Booknotes
by Arthur Spiess

    This Booknote is on Vikings : The North Atlantic Saga, which was edited by William Fitzhugh and Elizabeth Ward. the book was published by Smithsonian Institution Press, 2000, $34.95 paperback, 750 Ninth St. NW, Washington, DC 20560-0950, or 202-275-2300, or www.sipress.si.edu.

    This book contains 31 separate chapters in 400 pages with four color illustrations of artifacts, sites, and scenery sprinkled throughout. It is quite simply the best archaeology book I have ever read, and the number and quality of the illustrations helped form that opinion. But the text is also rich with information and ideas. More than 40 authors are invovled including a majority of the big names from North America, Europe, and Iceland dealing with the issue of Norse and Viking history, developement, and colonization of the North Atlantic. The Society for American Archaeology shares my opinion, because they gave this book their annual award in 2001. There are chapters that deal with Norse and Viking history from about the year 700, and chapters that are site summaries discussing the archaeology of important trading centers or, for example the archaeology of Greenland or Vineland settlement at L'Anse aux Meadow. There are chapters discussing the sagas and the historic sources and how they shed light on the archaeological information and vice versa. Eight chapters explore in detail North America, including contacts with Indians and Dorset and Thule Eskimo in the Canadian Arctic, Vineland, and Labrador.

    Six chapters explore the archaeology and history of Norse Greenland. The background of Iron Age Norse life in homeland areas of Scandinavia is presented in enough detail so that the reader feels completely educated in the causes of Norse migration, and the social and economic patterns involved. Norse colonization of parts of Scotland, England and Ireland are discussed.There is plenty of information on Norse ships of various sizes and designs, Viking artifacts, old Norse religion and conversion to Christianity, and even the involvement of the non-Scandinavian Finns in Norse trade and economic patterns that extended into what is now Russia. The Norse coin from the Goddard site in Blue Hill is mentioned and figured.

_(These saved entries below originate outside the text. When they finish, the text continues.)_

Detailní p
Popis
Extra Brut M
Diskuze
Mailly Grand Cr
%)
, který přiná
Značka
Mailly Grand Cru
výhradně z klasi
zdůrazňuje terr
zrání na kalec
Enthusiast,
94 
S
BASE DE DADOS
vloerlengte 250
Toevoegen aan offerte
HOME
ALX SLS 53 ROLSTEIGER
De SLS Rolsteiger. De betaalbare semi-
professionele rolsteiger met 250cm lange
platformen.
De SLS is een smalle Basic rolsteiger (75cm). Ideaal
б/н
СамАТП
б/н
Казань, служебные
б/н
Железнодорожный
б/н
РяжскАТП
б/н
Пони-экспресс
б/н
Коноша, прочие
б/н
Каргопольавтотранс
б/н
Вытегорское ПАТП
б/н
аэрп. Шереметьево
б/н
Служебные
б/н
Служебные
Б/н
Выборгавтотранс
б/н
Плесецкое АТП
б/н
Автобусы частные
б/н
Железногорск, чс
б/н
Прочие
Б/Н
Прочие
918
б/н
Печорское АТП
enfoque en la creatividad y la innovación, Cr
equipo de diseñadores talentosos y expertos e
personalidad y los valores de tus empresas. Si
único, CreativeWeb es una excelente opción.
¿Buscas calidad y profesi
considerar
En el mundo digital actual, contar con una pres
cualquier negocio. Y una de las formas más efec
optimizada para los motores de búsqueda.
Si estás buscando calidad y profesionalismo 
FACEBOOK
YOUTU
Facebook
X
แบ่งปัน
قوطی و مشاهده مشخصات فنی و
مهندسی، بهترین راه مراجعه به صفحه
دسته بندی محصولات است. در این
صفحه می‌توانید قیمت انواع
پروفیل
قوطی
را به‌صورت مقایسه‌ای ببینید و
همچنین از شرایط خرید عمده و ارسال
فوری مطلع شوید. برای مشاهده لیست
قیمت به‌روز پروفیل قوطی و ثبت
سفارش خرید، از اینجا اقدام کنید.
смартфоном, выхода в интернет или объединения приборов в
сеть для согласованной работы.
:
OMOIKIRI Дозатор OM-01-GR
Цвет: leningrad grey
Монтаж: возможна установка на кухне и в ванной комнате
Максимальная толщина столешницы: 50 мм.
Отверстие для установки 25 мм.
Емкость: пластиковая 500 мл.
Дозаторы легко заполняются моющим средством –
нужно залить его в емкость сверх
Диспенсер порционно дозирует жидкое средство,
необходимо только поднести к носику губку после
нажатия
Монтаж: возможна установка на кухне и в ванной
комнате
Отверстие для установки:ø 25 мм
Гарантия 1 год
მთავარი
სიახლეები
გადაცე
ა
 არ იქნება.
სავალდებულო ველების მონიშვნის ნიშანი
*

    Even if you are not an archaeologist by training, this book will be fascinating and a reference text for decades to come. The book closes with chapters on Norse hoaxes in North America,of which there are an incredible number; the fascination of Norse mythology today, including poking fun at the Minnesota Vikings football team with their winged helmets; and a chapter on tourism and sites that one can visit in Newfiundland, Greenland and England in particular, where you can gain a first-hand experience of Norse and Viking archaeology.